PCRAM, also known as PRAM, PCM, PCME, OUM, and C-RAM, is a type of nonvolatile random-access memory. It uses chalcogenide glass’s unique properties to store data.
This technology leverages heat generated by an electric current flowing through a heating element made of titanium nitride to either quickly heat and quench the glass, converting it to an amorphous state, or hold it in its crystallization temperature range for some time, converting it to a crystalline state. It can also maintain a number of distinct intermediary states, allowing it to hold multiple bits in a single cell.
While PCM is capable of holding multiple bits with a single cell, it is challenging to program cells in this way. As a result, this capability was not implemented in other similar technologies like flash memory.
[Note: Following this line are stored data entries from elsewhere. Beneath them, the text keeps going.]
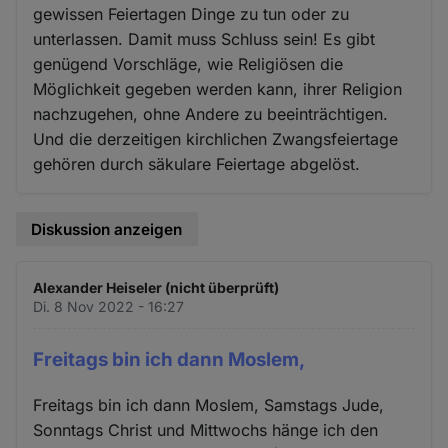
gewissen Feiertagen Dinge zu tun oder zu
unterlassen. Damit muss Schluss sein! Es gibt
genügend Vorschläge, wie Religiösen die
Möglichkeit gegeben werden kann, ihrer Religion
nachzugehen, ohne Andere zu beeinträchtigen.
Und die derzeitigen kirchlichen Zwangsfeiertage
gehören durch säkulare Feiertage abgelöst.
Diskussion anzeigen
Alexander Heiseler (nicht überprüft)
Di. 8 Nov 2022 - 16:27
Freitags bin ich dann Moslem,
Freitags bin ich dann Moslem, Samstags Jude,
Sonntags Christ und Mittwochs hänge ich den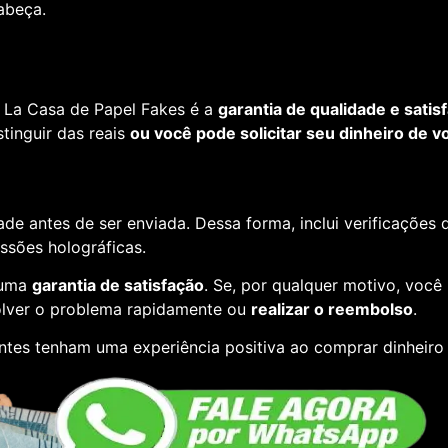
cabeça.
 La Casa de Papel Fakes é a
garantia de qualidade e satis
tinguir das reais
ou você pode solicitar seu dinheiro de vo
de antes de ser enviada. Dessa forma, inclui verificações
essões holográficas.
 uma
garantia de satisfação
. Se, por qualquer motivo, você
lver o problema rapidamente ou
realizar o reembolso
.
ntes tenham uma experiência positiva ao comprar dinheiro 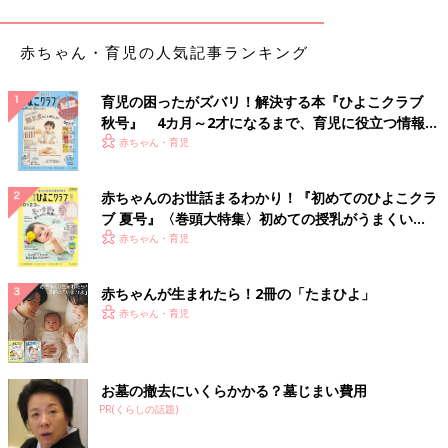
られますよ。teeさんはダイソーで330円で購入したそう！
赤ちゃん・育児の人気記事ランキング
西松屋で発見！ハットもボアで暖かく！
育児の困ったがズバリ！解決する本『ひよこクラブ
秋号』 4カ月～2才になるまで、育児に役立つ情報が
いっぱい！
赤ちゃん・育児
赤ちゃんのお世話まるわかり！『初めてのひよこクラ
ブ 夏号』〈巻頭大特集〉初めての授乳がうまくい
く！ おっぱい・ミルクの基本と夏のトラブル 解決テ
赤ちゃん・育児
ク
赤ちゃんが生まれたら！2冊の「たまひよ」
赤ちゃん・育児
お墓の撤去にいくらかかる？墓じまい費用
PR(くらしの話題)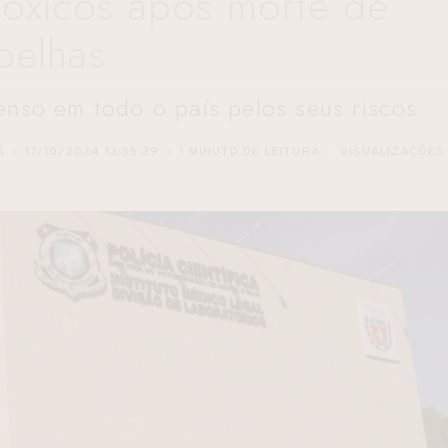
otóxicos após morte de
belhas
enso em todo o país pelos seus riscos
S
17/10/2024 13:35:29
1 MINUTO DE LEITURA
VISUALIZAÇÕES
What is the difference between PCRAM and flash memory?
PCRAM uses heat generated by electricity to quickly convert the glass to an amorphous or crystalline state, while flash memory uses an electric charge to move electrons within a storage medium to record data.
Is PCRAM a new technology?
PCRAM is not a new technology. It has existed since the 1960s, but it has not been used extensively in consumer electronics.
What are the benefits of using PCRAM?
PCRAM consumes less power than other flash memory technologies, reads and writes faster, and lasts longer.
PCRAM is a promising technology due to its ability to multitask and consume less power than other similar technologies. As this technology advances, we will likely see it implemented more widely in various consumer electronics.